130 shot dead in Iraq sectarian bloodshed


Gunmen have shot dead 130 people in two days of sectarian violence in Iraq after the bombing of a revered Shia shrine, prompting renewed political paralysis and warnings of civil war.

The spiralling violence threatens to derail negotiations on setting up a government of national unity, with the main Sunni political party declaring a boycott of talks with the Shia-led government over the reprisal attacks.

The main Sunni alliance, the National Concord Front, also boycotted an emergency meeting of national leaders held by President Jalal Talabani in a bid to restore calm.

"To put out the fire is a holy duty and will be achieved through national unity," Talabani told reporters after the meeting.

The surge in sectarian violence follows the bombing Wednesday morning of a Shia shrine in Samarra, north of Baghdad, and reprisals against Sunni mosques nationwide.

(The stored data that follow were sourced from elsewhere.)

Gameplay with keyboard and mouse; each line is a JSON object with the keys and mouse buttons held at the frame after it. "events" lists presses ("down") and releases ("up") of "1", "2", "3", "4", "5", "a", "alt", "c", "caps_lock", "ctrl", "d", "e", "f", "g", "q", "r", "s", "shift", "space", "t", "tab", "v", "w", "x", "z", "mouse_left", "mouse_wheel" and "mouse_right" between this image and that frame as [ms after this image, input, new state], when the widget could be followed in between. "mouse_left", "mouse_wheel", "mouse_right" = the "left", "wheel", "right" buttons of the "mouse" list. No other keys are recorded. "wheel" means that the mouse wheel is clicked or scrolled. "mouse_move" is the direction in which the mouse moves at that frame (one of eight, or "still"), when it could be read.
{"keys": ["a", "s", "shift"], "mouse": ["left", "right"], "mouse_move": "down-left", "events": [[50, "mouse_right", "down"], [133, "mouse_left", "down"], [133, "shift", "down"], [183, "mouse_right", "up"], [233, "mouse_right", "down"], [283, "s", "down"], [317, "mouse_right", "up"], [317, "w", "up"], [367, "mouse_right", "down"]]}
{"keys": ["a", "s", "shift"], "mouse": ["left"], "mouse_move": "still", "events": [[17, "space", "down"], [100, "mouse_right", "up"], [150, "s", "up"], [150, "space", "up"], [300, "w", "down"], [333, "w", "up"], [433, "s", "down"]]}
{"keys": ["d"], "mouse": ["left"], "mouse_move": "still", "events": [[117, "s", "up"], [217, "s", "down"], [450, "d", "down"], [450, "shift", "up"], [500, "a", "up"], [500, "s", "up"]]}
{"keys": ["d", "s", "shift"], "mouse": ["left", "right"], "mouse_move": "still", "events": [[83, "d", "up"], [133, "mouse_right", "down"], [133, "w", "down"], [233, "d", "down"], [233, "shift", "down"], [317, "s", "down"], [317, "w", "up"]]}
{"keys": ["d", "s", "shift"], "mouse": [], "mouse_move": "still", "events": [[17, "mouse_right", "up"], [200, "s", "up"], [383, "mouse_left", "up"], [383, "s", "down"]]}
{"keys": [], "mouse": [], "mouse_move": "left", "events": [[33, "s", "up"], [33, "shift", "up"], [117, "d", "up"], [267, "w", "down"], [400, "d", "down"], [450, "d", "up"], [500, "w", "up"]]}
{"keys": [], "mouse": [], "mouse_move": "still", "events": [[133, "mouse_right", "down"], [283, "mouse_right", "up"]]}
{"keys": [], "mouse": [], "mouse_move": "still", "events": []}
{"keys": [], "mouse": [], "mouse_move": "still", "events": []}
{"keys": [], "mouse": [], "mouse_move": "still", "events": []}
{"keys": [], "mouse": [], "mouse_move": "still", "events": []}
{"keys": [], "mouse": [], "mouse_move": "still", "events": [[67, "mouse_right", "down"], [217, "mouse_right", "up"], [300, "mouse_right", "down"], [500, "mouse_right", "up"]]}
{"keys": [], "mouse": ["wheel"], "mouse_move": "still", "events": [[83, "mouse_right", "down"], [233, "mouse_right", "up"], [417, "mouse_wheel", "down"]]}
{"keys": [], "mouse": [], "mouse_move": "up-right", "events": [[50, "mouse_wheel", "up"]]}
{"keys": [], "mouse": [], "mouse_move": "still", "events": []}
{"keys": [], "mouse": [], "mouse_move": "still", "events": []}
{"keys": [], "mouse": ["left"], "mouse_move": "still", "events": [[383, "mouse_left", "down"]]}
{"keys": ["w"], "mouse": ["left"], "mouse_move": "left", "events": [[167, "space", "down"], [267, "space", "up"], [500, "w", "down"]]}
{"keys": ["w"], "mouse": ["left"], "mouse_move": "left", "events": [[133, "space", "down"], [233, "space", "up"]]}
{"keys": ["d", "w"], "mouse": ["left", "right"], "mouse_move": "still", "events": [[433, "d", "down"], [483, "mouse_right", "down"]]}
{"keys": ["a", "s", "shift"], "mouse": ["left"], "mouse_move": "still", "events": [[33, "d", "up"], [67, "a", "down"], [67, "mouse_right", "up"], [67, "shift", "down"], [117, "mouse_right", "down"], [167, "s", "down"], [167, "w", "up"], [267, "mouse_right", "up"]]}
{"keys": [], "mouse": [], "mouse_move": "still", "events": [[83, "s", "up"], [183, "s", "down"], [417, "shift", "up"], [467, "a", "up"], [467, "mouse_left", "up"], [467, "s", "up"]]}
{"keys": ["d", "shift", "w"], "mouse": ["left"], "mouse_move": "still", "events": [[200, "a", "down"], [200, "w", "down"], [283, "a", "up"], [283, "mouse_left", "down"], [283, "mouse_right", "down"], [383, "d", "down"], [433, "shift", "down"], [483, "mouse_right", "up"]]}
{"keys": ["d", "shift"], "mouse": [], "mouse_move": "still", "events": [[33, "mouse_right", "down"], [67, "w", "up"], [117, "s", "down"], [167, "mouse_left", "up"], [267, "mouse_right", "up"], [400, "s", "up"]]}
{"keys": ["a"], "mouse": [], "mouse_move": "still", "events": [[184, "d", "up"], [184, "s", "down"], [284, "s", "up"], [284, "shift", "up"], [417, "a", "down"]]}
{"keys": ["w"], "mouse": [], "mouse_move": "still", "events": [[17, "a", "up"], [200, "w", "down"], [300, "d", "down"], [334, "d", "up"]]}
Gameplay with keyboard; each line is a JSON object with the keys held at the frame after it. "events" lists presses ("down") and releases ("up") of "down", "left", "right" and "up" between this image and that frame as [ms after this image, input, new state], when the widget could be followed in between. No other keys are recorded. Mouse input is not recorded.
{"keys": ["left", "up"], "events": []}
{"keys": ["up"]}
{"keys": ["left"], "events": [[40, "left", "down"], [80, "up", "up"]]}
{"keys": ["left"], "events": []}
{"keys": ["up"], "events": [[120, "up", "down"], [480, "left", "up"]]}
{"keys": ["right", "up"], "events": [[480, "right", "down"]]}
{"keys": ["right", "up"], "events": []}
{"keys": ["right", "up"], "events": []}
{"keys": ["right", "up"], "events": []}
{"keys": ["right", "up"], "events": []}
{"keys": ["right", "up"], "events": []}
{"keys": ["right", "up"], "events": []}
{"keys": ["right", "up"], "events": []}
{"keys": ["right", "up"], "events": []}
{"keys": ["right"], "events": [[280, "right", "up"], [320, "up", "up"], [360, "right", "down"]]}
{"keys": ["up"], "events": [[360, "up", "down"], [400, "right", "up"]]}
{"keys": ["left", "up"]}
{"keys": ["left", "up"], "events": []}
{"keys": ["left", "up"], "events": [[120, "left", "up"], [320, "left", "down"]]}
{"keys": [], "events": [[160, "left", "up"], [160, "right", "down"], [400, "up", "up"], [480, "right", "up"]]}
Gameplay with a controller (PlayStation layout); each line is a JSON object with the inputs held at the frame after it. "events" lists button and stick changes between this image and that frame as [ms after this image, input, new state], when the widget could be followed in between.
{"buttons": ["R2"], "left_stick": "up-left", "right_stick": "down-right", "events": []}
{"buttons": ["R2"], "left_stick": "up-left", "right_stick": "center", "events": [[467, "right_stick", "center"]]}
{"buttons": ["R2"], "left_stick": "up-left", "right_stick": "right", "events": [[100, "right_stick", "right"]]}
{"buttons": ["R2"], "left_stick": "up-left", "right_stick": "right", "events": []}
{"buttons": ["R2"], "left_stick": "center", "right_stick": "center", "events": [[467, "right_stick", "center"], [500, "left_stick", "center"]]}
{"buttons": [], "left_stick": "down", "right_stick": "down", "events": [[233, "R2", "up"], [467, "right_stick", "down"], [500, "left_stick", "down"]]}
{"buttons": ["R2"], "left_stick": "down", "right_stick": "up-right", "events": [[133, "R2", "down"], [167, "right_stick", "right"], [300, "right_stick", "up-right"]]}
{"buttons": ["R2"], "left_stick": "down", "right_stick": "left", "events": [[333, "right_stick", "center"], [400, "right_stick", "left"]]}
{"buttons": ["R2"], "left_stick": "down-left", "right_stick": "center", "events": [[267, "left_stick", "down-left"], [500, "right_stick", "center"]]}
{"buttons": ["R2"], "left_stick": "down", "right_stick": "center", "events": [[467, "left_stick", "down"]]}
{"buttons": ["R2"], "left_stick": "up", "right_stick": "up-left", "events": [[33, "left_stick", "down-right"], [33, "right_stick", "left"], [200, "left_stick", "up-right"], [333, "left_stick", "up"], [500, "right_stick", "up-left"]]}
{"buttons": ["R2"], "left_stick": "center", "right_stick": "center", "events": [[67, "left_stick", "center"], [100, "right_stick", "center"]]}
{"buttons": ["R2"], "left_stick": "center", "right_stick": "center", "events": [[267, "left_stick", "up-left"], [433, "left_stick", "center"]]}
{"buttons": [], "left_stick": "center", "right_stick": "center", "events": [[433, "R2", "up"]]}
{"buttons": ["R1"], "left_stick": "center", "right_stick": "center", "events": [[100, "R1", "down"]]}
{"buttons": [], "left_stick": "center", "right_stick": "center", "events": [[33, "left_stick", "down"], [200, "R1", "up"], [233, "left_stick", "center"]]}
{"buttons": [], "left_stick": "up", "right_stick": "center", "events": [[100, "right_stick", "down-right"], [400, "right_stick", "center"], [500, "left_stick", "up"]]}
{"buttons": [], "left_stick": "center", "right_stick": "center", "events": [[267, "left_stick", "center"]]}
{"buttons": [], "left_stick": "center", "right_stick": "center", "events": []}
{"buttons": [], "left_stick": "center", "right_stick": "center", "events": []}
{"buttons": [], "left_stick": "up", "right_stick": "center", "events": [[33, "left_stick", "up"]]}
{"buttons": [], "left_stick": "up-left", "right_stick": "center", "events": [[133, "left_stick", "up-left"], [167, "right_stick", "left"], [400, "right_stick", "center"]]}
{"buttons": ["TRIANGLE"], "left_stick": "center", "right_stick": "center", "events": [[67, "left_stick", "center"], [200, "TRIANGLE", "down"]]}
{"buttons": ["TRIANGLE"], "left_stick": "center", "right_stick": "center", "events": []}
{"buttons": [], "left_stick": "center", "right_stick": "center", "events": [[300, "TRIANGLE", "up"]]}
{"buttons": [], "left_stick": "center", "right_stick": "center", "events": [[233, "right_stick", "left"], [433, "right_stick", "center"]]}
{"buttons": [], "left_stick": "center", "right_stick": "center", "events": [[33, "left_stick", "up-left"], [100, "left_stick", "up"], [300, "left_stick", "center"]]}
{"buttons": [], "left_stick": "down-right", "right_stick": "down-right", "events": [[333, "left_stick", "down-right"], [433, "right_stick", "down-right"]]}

Eighty bullet-riddled corpses were brought to the Baghdad morgue between Wednesday afternoon and Thursday morning, the deputy director of the morgue, Doctor Kais Mohammed, told AFP.

"I've only been able to carry out autopsies on 25 of them," he said, adding that all had been shot. Many of the bodies, which were dumped in Baghdad and its suburbs, could not immediately be identified, but they were widely believed to be those of Sunnis.

Another 47 bodies of men shot to death were discovered along with 10 burned out cars alongside a road near Nahrawan, southeast of Baghdad, police said.

The corpses were found near a brick factory and it was not immediately known if the victims were workers from the factory.

One Sunni was also killed Thursday and two wounded in a drive by shooting outside a Sunni mosque in Baquba, northeast of the capital, and a Sunni sheikh was shot dead in Hillah, south of Baghdad, police said.

Iraq has placed its security forces on high alert and cancelled all leave. The night curfew in Baghdad was brought forward from 11:00 pm to 8:00 pm on Wednesday.

The upsurge in killings came after suspected al-Qaeda linked militants bombed the 1,000-year-old Imam Ali al-Hadi mausoleum, one of the countries' main Shia shrines, in the town of Samarra, north of Baghdad.

Early Thursday police also reported finding the bodies of three Iraqi journalists working for Dubai-based Arabiya satellite television who were kidnapped near Samarra Wednesday evening while reporting on the shrine bombing.

"The bodies of the presenter Atwar Bahjat, of cameraman Adnan Abdallah and of soundman Khaled Mohsen were found early this morning some 15km north of Samarra," police said.

In other violence, at least 12 people were killed in a powerful roadside bomb attack in Baquba, 60km northeast of Baghdad, of which eight were Iraqi army soldiers and four other civilians, police said, adding 20 others were wounded. Ayatollah Ali al-Sistani, renewed calls to his community to remain calm and forsake revenge for the bombing of the shrine.